Train a machine learning model on a collection¶

Here, we iterate over the artifacts within a collection to train a machine learning model at scale.

import lamindb as ln

→ connected lamindb: testuser1/test-scrna

ln.context.uid = "Qr1kIHvK506r0000"
ln.context.track()

→ notebook imports: lamindb==0.76.1 torch==2.4.0

→ created Transform('Qr1kIHvK506r0000') & created Run('2024-08-23 18:29:40.751036+00:00')

Query our collection:

collection = ln.Collection.get(
    name="My versioned scRNA-seq collection", version="2"
)
collection.describe()

Create a map-style dataset¶

Let us create a map-style dataset using using mapped(): a MappedCollection. This is what, for example, the PyTorch DataLoader expects as an input.

Under-the-hood, it performs a virtual inner join of the features of the underlying AnnData objects and thus allows to work with very large collections.

You can either perform a virtual inner join:

with collection.mapped(obs_keys=["cell_type"], join="inner") as dataset:
    print(len(dataset.var_joint))

Or a virtual outer join:

dataset = collection.mapped(obs_keys=["cell_type"], join="outer")

len(dataset.var_joint)

This is compatible with a PyTorch DataLoader because it implements __getitem__ over a list of backed AnnData objects.
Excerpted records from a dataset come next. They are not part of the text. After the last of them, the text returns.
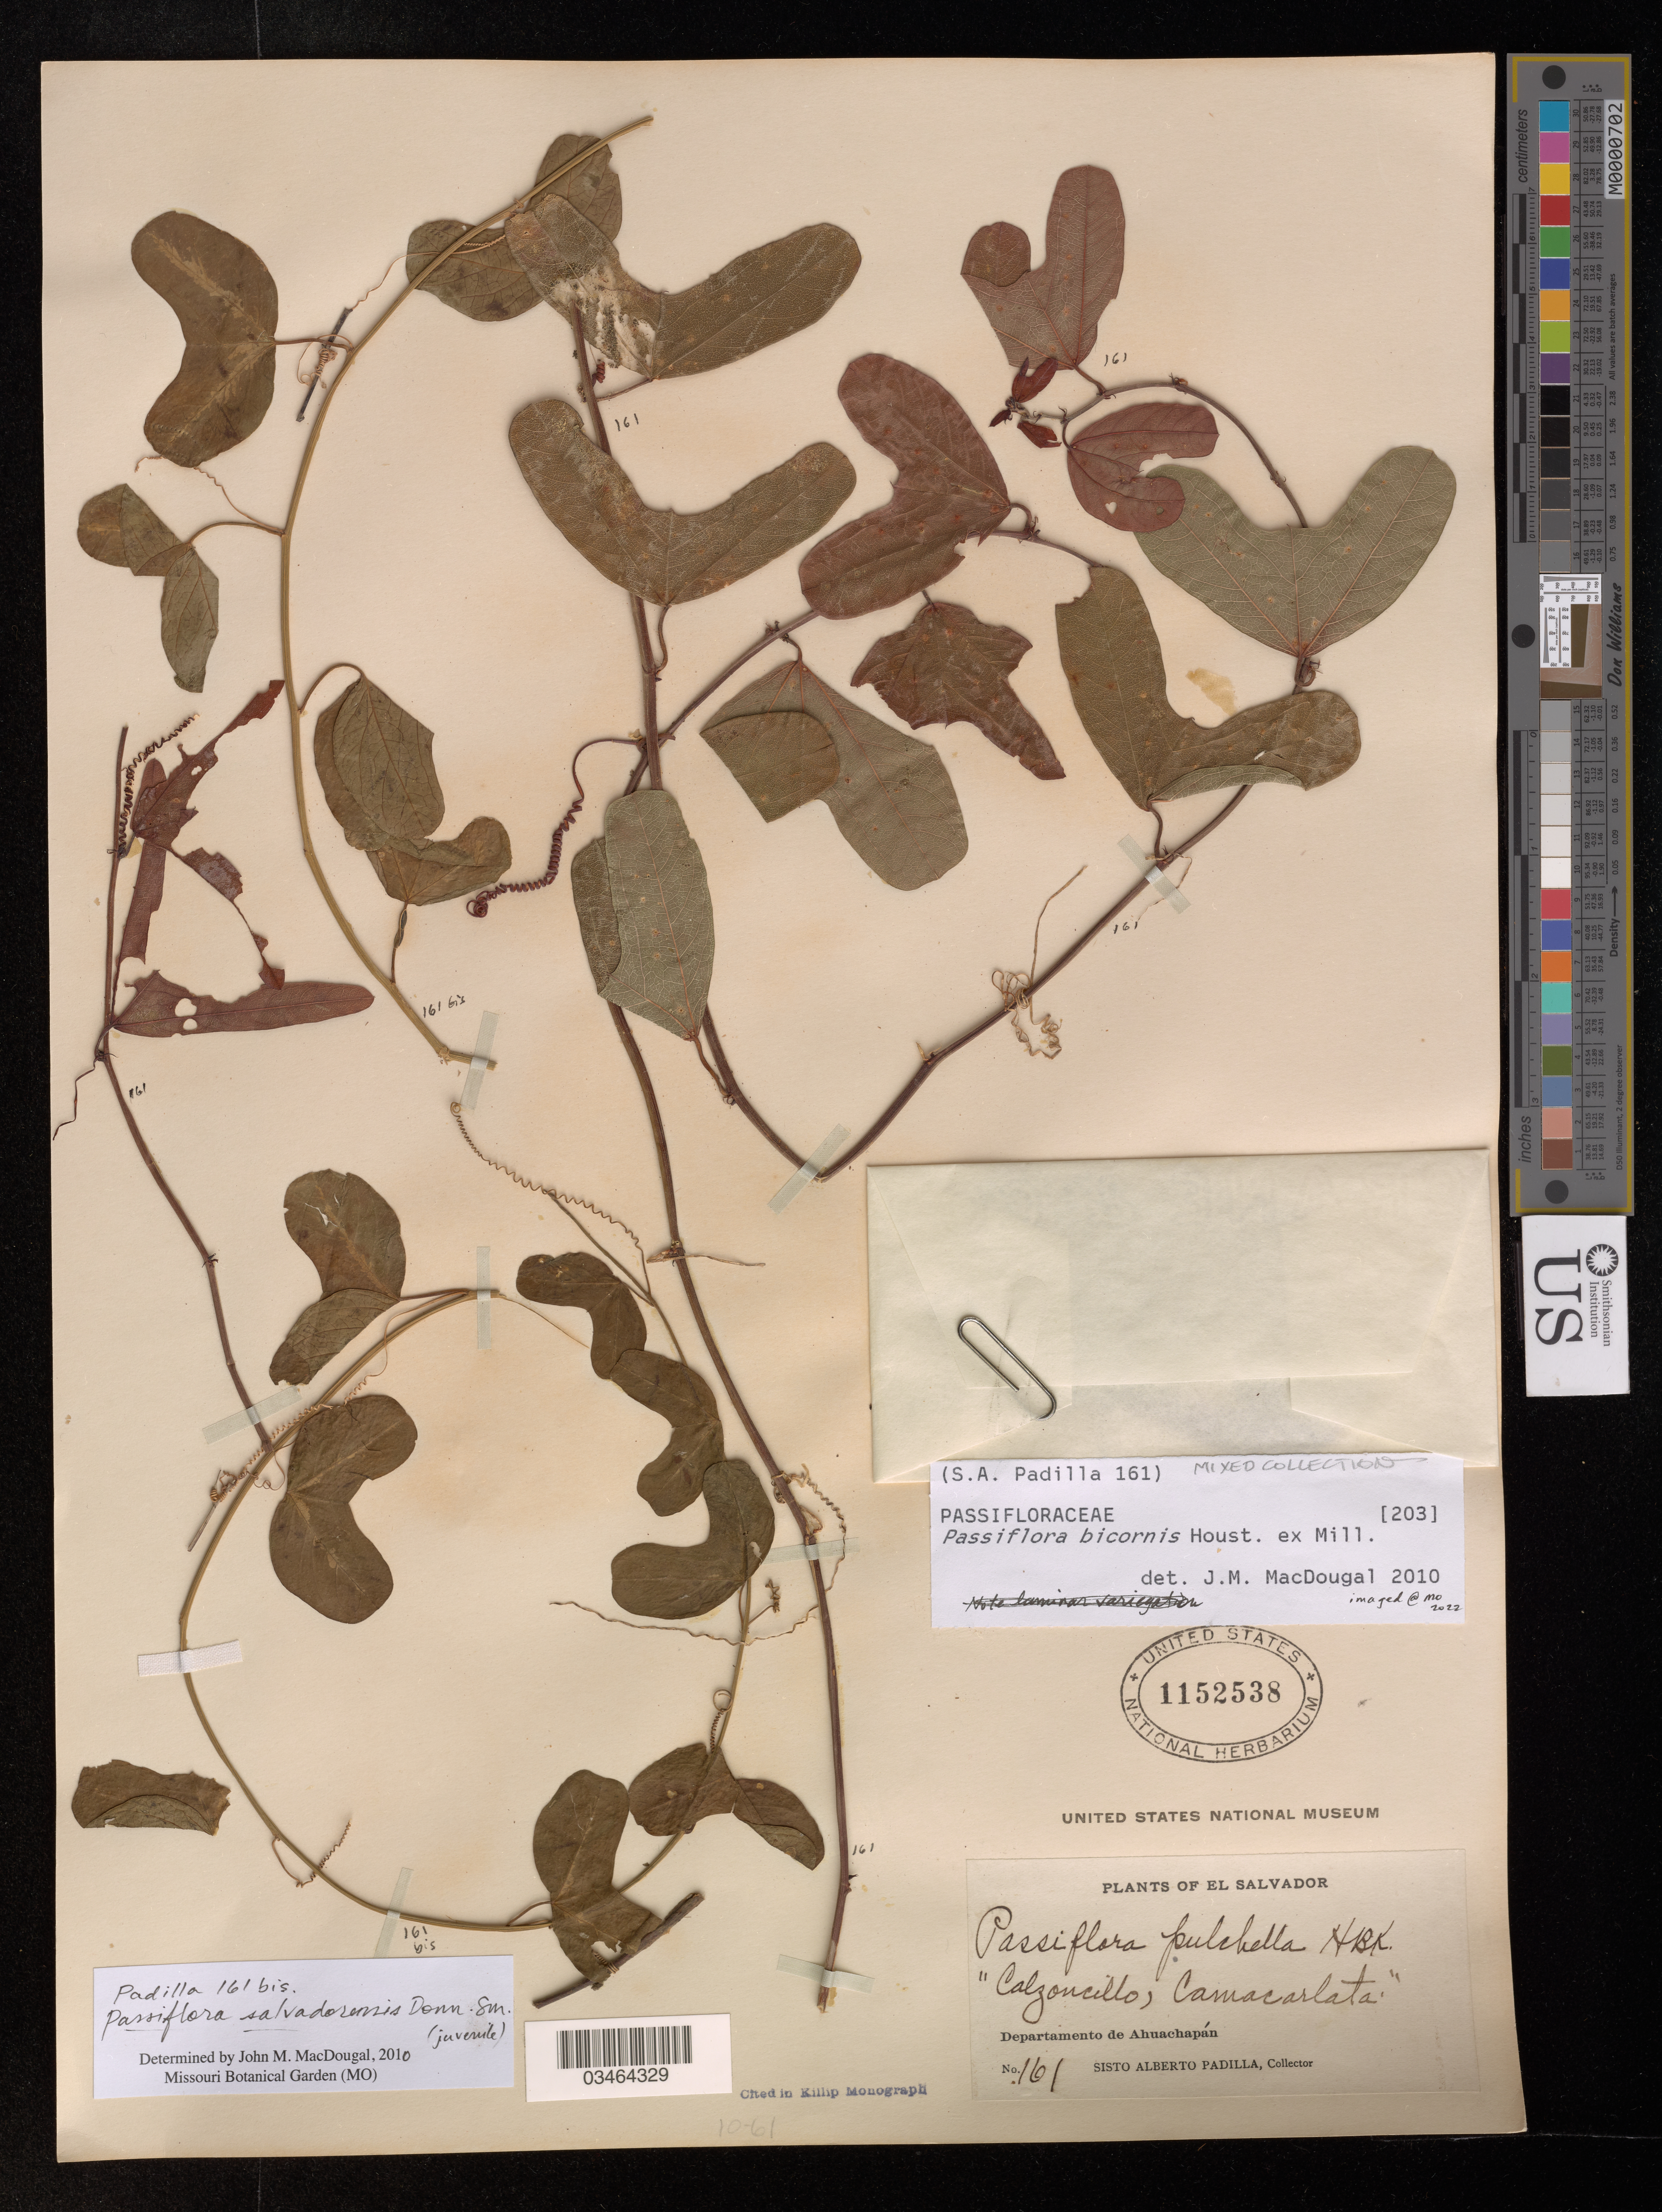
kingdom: Plantae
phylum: Tracheophyta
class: Magnoliopsida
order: Malpighiales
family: Passifloraceae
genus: Passiflora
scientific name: Passiflora bicornis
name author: Houst. ex Mill.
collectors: S. A. Padilla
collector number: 161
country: El Salvador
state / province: Ahuachapan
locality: Departamento de Ahuachapán.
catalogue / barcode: US 1152538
The 5th cell in the collection can be accessed like:

dataset[5]

The labels are encoded into integers:

dataset.encoders

Create a pytorch DataLoader¶

Let us use a weighted sampler:

from torch.utils.data import DataLoader, WeightedRandomSampler

# label_key for weight doesn't have to be in labels on init
sampler = WeightedRandomSampler(
    weights=dataset.get_label_weights("cell_type"), num_samples=len(dataset)
)
dataloader = DataLoader(dataset, batch_size=128, sampler=sampler)

We can now iterate through the data loader:

for batch in dataloader:
    pass

Close the connections in MappedCollection:

dataset.close()